Essentially, importers and exporters facing higher metal tariffs should also expect longer clearance times. Uncertain tariff policy causes importers to scramble, congesting ports or causing ships to wait, and exporters may see contracts held up if foreign buyers balk at suddenly higher US import costs.
Strategies to Minimize Tariff-Related Costs in International Shipping
Companies can use several tactics to mitigate the impact of steel/aluminum tariffs:
Supply chain restructuring: Shift sourcing away from high-tariff markets or use alternative materials. For example, design products with lower-metal content or substitute steel parts with composites where feasible. Some exporters have increased the local content of products to qualify for lower duties under trade agreements.
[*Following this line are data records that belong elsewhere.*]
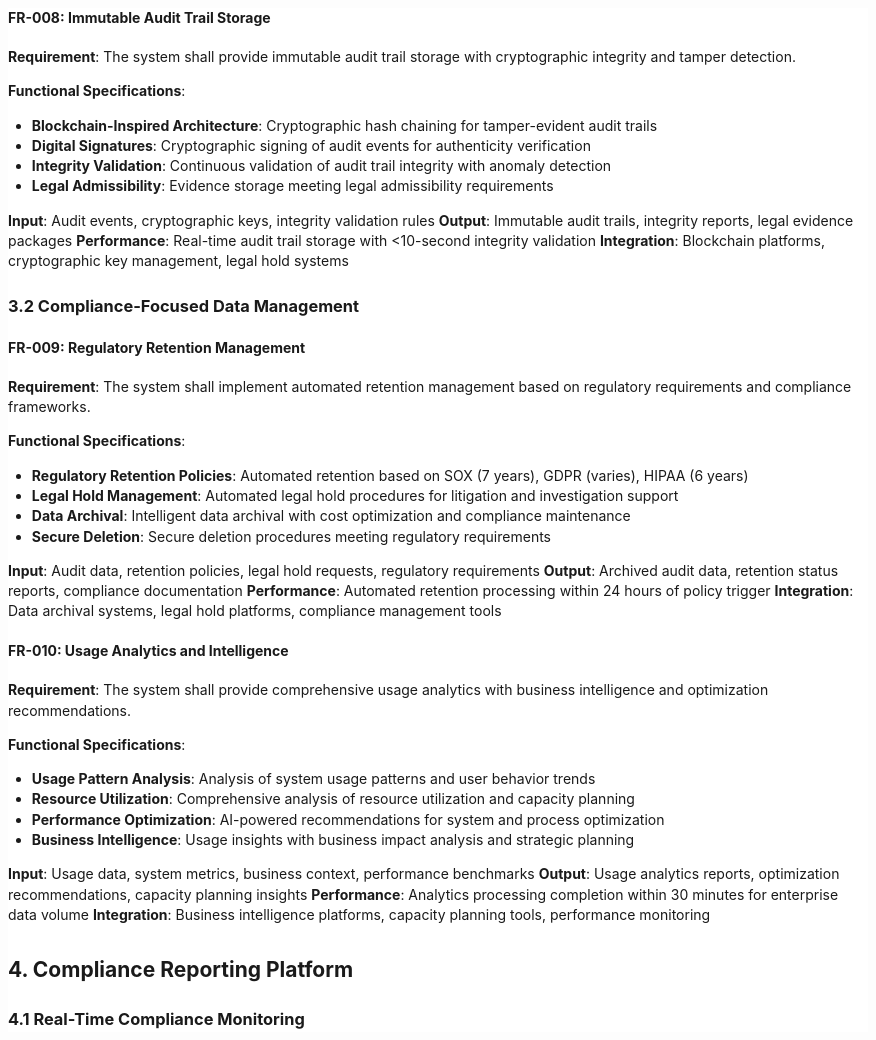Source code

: #### FR-008: Immutable Audit Trail Storage
**Requirement**: The system shall provide immutable audit trail storage with cryptographic integrity and tamper detection.

**Functional Specifications**:
- **Blockchain-Inspired Architecture**: Cryptographic hash chaining for tamper-evident audit trails
- **Digital Signatures**: Cryptographic signing of audit events for authenticity verification
- **Integrity Validation**: Continuous validation of audit trail integrity with anomaly detection
- **Legal Admissibility**: Evidence storage meeting legal admissibility requirements

**Input**: Audit events, cryptographic keys, integrity validation rules
**Output**: Immutable audit trails, integrity reports, legal evidence packages
**Performance**: Real-time audit trail storage with <10-second integrity validation
**Integration**: Blockchain platforms, cryptographic key management, legal hold systems

### 3.2 Compliance-Focused Data Management

#### FR-009: Regulatory Retention Management
**Requirement**: The system shall implement automated retention management based on regulatory requirements and compliance frameworks.

**Functional Specifications**:
- **Regulatory Retention Policies**: Automated retention based on SOX (7 years), GDPR (varies), HIPAA (6 years)
- **Legal Hold Management**: Automated legal hold procedures for litigation and investigation support
- **Data Archival**: Intelligent data archival with cost optimization and compliance maintenance
- **Secure Deletion**: Secure deletion procedures meeting regulatory requirements

**Input**: Audit data, retention policies, legal hold requests, regulatory requirements
**Output**: Archived audit data, retention status reports, compliance documentation
**Performance**: Automated retention processing within 24 hours of policy trigger
**Integration**: Data archival systems, legal hold platforms, compliance management tools

#### FR-010: Usage Analytics and Intelligence
**Requirement**: The system shall provide comprehensive usage analytics with business intelligence and optimization recommendations.

**Functional Specifications**:
- **Usage Pattern Analysis**: Analysis of system usage patterns and user behavior trends
- **Resource Utilization**: Comprehensive analysis of resource utilization and capacity planning
- **Performance Optimization**: AI-powered recommendations for system and process optimization
- **Business Intelligence**: Usage insights with business impact analysis and strategic planning

**Input**: Usage data, system metrics, business context, performance benchmarks
**Output**: Usage analytics reports, optimization recommendations, capacity planning insights
**Performance**: Analytics processing completion within 30 minutes for enterprise data volume
**Integration**: Business intelligence platforms, capacity planning tools, performance monitoring

## 4. Compliance Reporting Platform

### 4.1 Real-Time Compliance Monitoring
Foreign Trade Zones (FTZs): Import goods into a US FTZ, where duties are deferred or waived until the goods leave the zone. Processing in an FTZ (such as minor assembly or packaging) can in some cases allow final products to enter duty-free or at a lower rate.
Duty drawback and rulings: Take advantage of US drawback programs (refund of duties on re-exported items) and apply for binding tariff rulings or exclusions where possible.
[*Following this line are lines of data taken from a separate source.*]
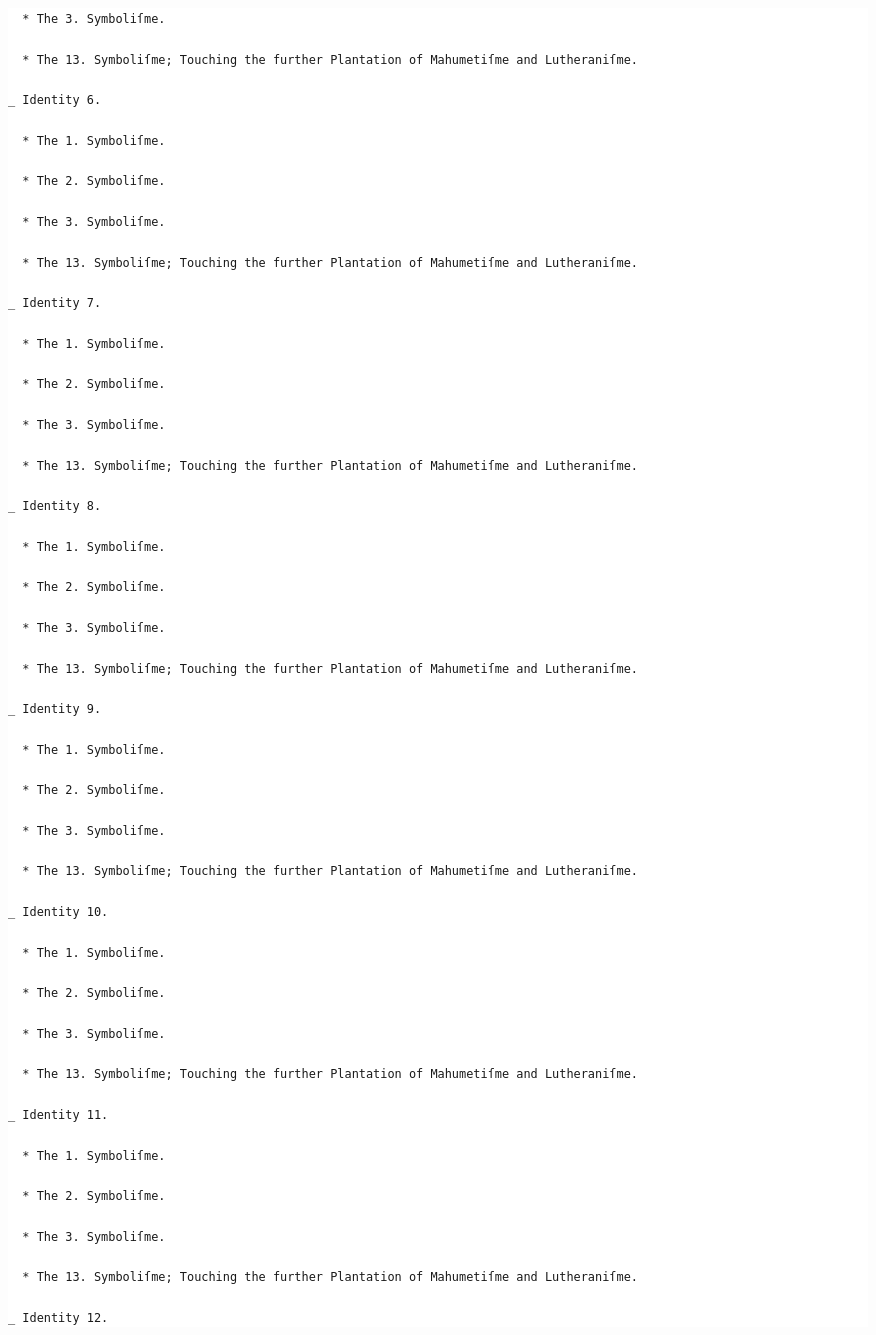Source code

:       * The 3. Symboliſme.

      * The 13. Symboliſme; Touching the further Plantation of Mahumetiſme and Lutheraniſme.

    _ Identity 6.

      * The 1. Symboliſme.

      * The 2. Symboliſme.

      * The 3. Symboliſme.

      * The 13. Symboliſme; Touching the further Plantation of Mahumetiſme and Lutheraniſme.

    _ Identity 7.

      * The 1. Symboliſme.

      * The 2. Symboliſme.

      * The 3. Symboliſme.

      * The 13. Symboliſme; Touching the further Plantation of Mahumetiſme and Lutheraniſme.

    _ Identity 8.

      * The 1. Symboliſme.

      * The 2. Symboliſme.

      * The 3. Symboliſme.

      * The 13. Symboliſme; Touching the further Plantation of Mahumetiſme and Lutheraniſme.

    _ Identity 9.

      * The 1. Symboliſme.

      * The 2. Symboliſme.

      * The 3. Symboliſme.

      * The 13. Symboliſme; Touching the further Plantation of Mahumetiſme and Lutheraniſme.

    _ Identity 10.

      * The 1. Symboliſme.

      * The 2. Symboliſme.

      * The 3. Symboliſme.

      * The 13. Symboliſme; Touching the further Plantation of Mahumetiſme and Lutheraniſme.

    _ Identity 11.

      * The 1. Symboliſme.

      * The 2. Symboliſme.

      * The 3. Symboliſme.

      * The 13. Symboliſme; Touching the further Plantation of Mahumetiſme and Lutheraniſme.

    _ Identity 12.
Logistics optimization: Consolidate shipments to achieve better economies of scale, or split shipments strategically. For instance, combining partial shipments into a full-container load can lower the per-unit duty incidence by spreading it over more goods. Likewise, avoid unnecessary demurrage by closely scheduling vessel arrival and customs clearance.
By layering these strategies, companies can meaningfully reduce the extra costs imposed by tariffs.
Leveraging Technology to Manage Tariff Risks
Advanced tools and technologies are essential to keep pace with constantly changing tariffs and to minimize costs. For example, AI-powered procurement platforms now dynamically adjust sourcing when tariff rates change, or some logistics tools can automate and optimize routing by using machine learning to choose the lowest-tariff routes and fastest clearance options. AI classification engines are another game-changer: they instantly generate the correct HTS codes and certificate data for each shipment, minimizing the risk of customs rejections. By integrating trade-compliance software with order management and 3PL systems, businesses can flag high-tariff items in advance, renegotiate terms, or divert shipments if needed.
Conclusion
Steel and aluminum tariffs have a way of sneaking hidden costs and delays into global supply chains. Importers and exporters must stay vigilant: keep up to date on tariff schedules, classify goods correctly, and use all available tools to mitigate expenses. By proactively redesigning supply chains (through FTZs, FTAs, or alternate suppliers), optimizing logistics (via consolidation and route planning), and harnessing technology (AI and analytics), companies can greatly reduce the surprise costs and hold-ups these tariffs would otherwise cause. With diligent planning and the right tech, even complex tariff regimes can be managed with minimal disruption.